Martinus Wessel Pretorius, Andrew Murray statues vandalised

The statues of the former colonial era leaders have been defaced with paint.

Martinus Wessel Pretorius statue has been vandalised. Picture: Mia Lindeque/EWN

JOHANNESBURG - A statue of Martinus Wessel Pretorius has just been vandalised less than an hour ago in front of Tshwane City Hall.

This is the latest in a series of colonial statues to be vandalised.

The statue of Martinus Wessel Pretorius has been painted with dark red-brownish paint but no one has yet claimed responsibility for the latest vandalism.

The statue stands outside the Tshwane City Hall in Pretorius street.

Pretorius was the first president of the South African Republic and compiled the constitution of the republic.

Meanwhile, the Economic Freedom Fighters (EFF)'s Tshwane branch is protesting at Church Square where the Paul Kruger sculpture is encircled by barbed wire.

They have set alight the old national flag at a protest demanding a statue be removed from the area.

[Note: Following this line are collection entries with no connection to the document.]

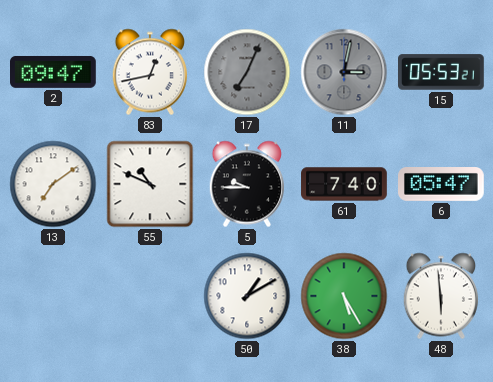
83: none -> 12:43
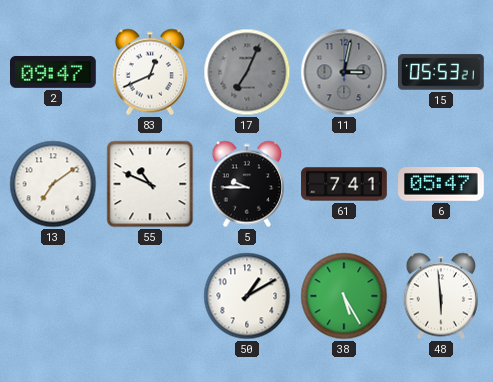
83: 12:43 -> 12:41
61: 7:40 -> 7:41
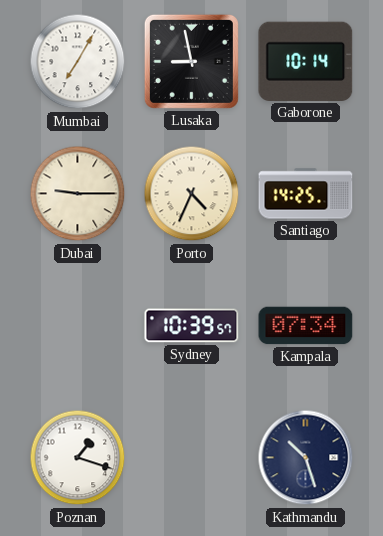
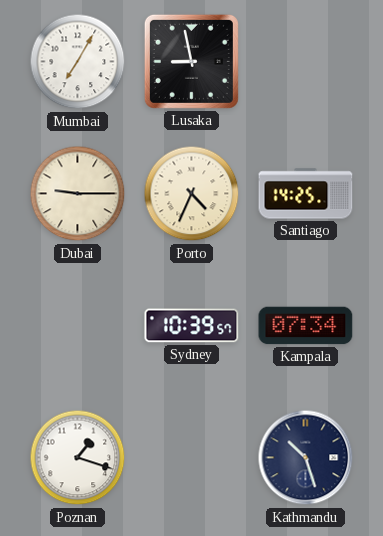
Gaborone: 10:14 -> none
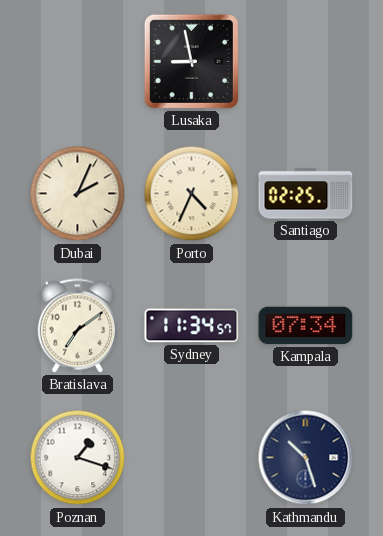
Mumbai: 7:05 -> none
Dubai: 9:15 -> 2:04
Santiago: 14:25 -> 02:25
Bratislava: none -> 7:09
Sydney: 10:39 -> 11:34
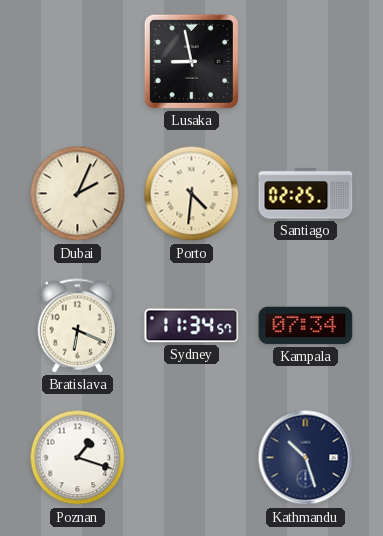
Porto: 4:34 -> 4:31
Bratislava: 7:09 -> 6:19
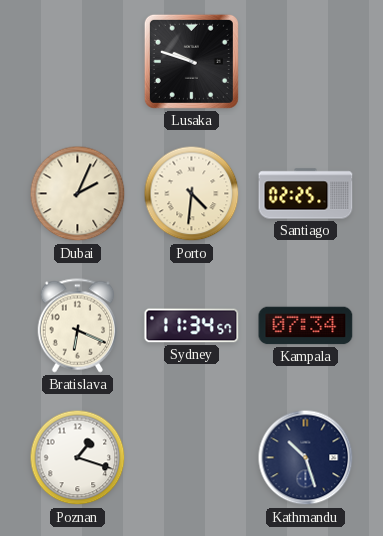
Lusaka: 8:58 -> 9:48
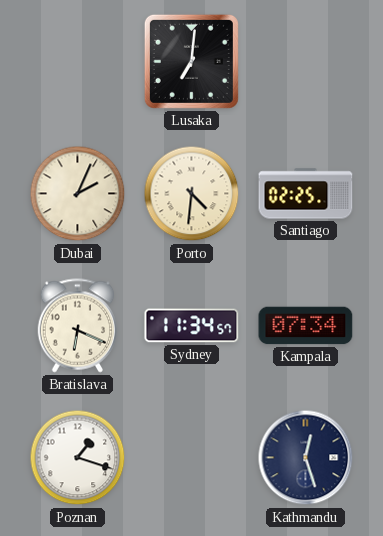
Lusaka: 9:48 -> 7:01
Kathmandu: 10:27 -> 12:27
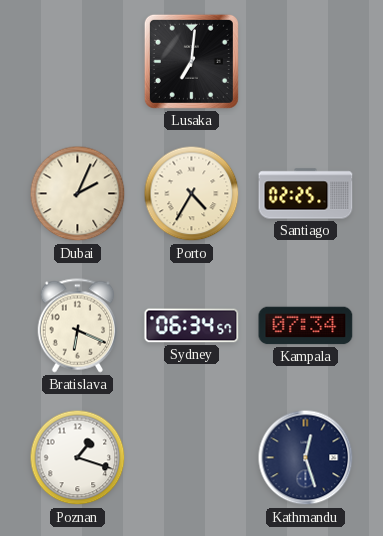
Porto: 4:31 -> 4:35
Sydney: 11:34 -> 06:34
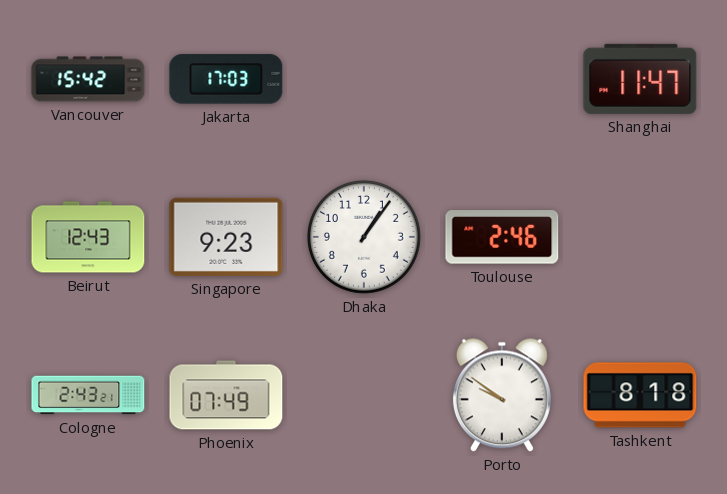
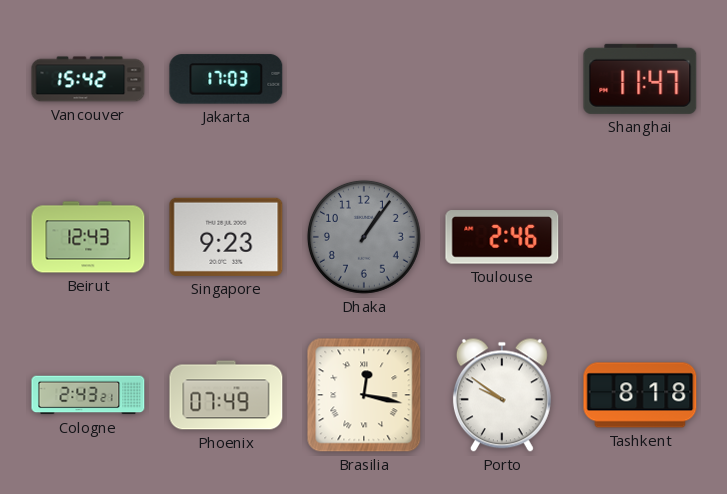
Dhaka dial: white -> grey
Brasilia: none -> 12:17
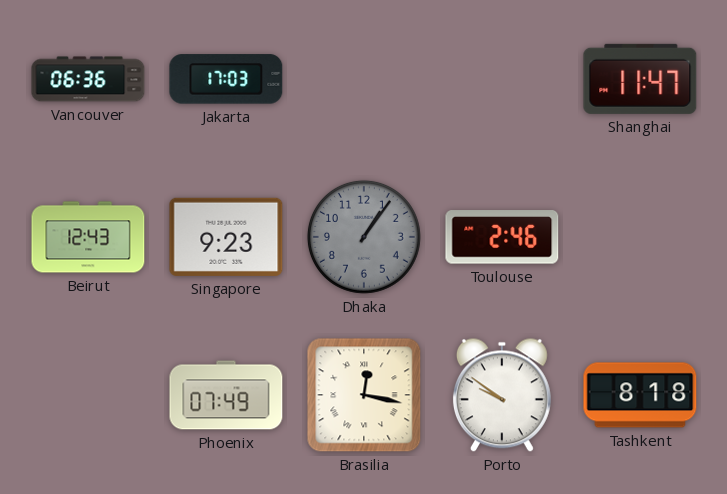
Vancouver: 15:42 -> 06:36
Cologne: 2:43 -> none
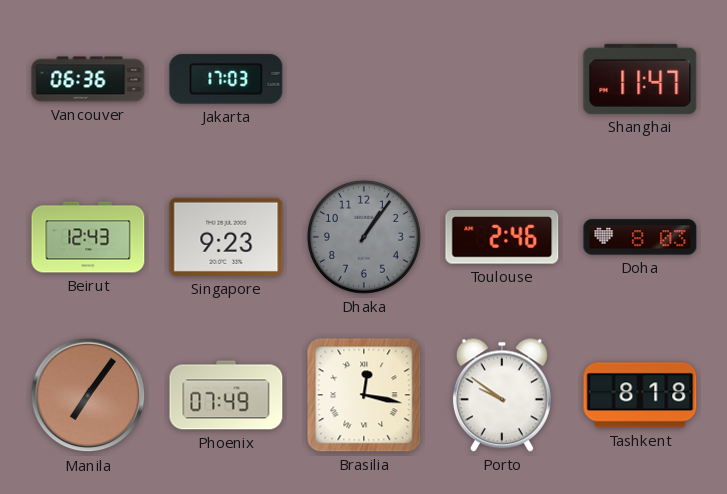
Doha: none -> 8:03
Manila: none -> 7:06
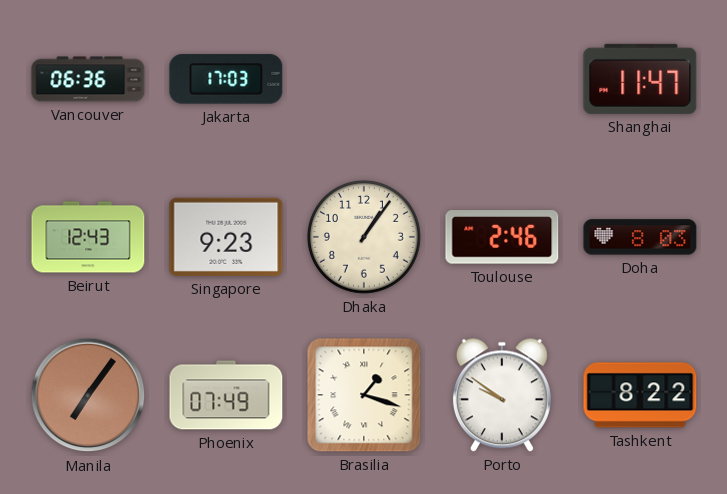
Dhaka dial: grey -> cream
Brasilia: 12:17 -> 1:18
Tashkent: 8:18 -> 8:22
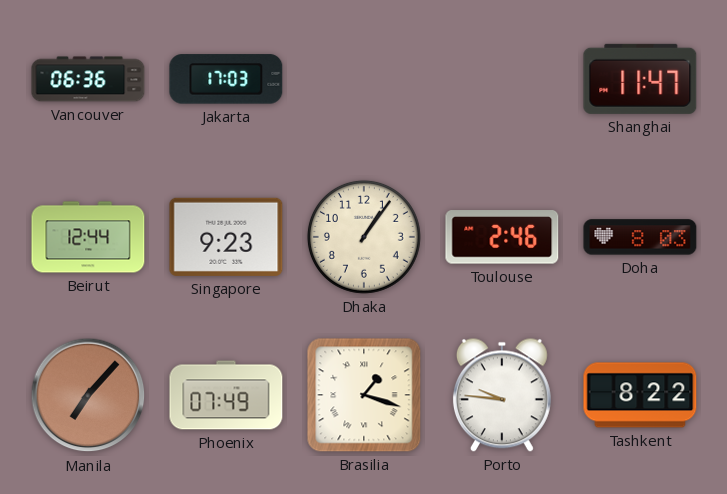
Beirut: 12:43 -> 12:44
Manila: 7:06 -> 7:07
Porto: 9:51 -> 9:46
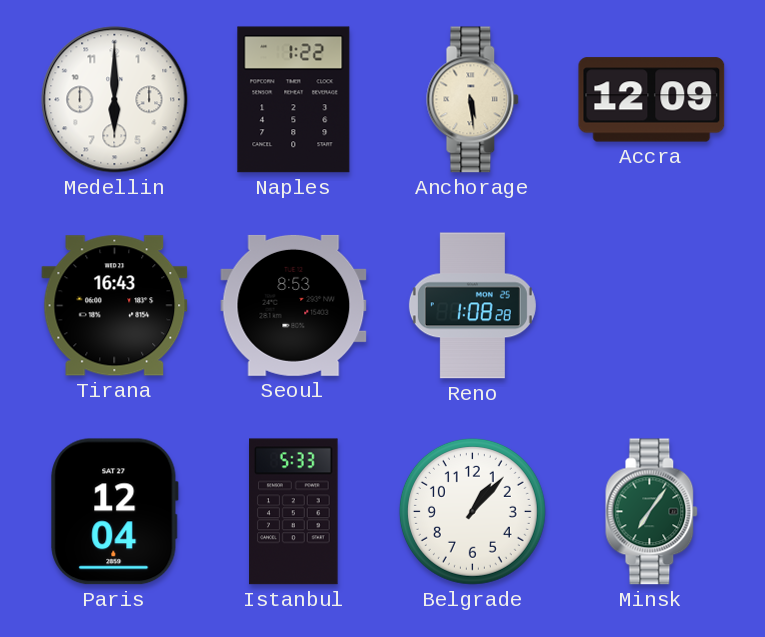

EFF leaders have accused the ANC of protecting Afrikaners by refusing to remove the colonial sculpture.

Earlier this week the Cecil John Rhodes statue was removed from the University of Cape Town after a month of protests and debates.

A large crowd of supporters have gathered here at Church Square where the old national flag was set alight while cheers echoed through the streets.

EFF Deputy Chairperson in Tshwane Moafrika Mabongwana says the statue will be removed by tomorrow but stopped short of clarifying whether his members will destroy it.

"We want the statue removed. That is our call as the EFF. Who removes it is not our problem."

Police have erected barbed wire around the statue and are keeping a close eye on protesters.

Meanwhile, a statue of author and reverend Andrew Murray in Wellington in the Western Cape has become another monument to be defaced amid growing calls for the removal of colonial and apartheid era statues.

Yesterday, a statue of Queen Victoria in Port Elizabeth was smeared with green paint.

Authorities in Wellington say the statue of Andrew Murray was splashed with red paint early this morning.

Drakenstein municipality spokesperson Mart-Marie Haasbroek.

"The Andrew Murray statue in Wellington was a symbol of religious heritage in South Africa. The symbol represents reconciliation, peace and love for fellow South Africans and is now being attacked by people's ignorance. Drankenstein Mayor Gesie van Deventer condemns this action strongly."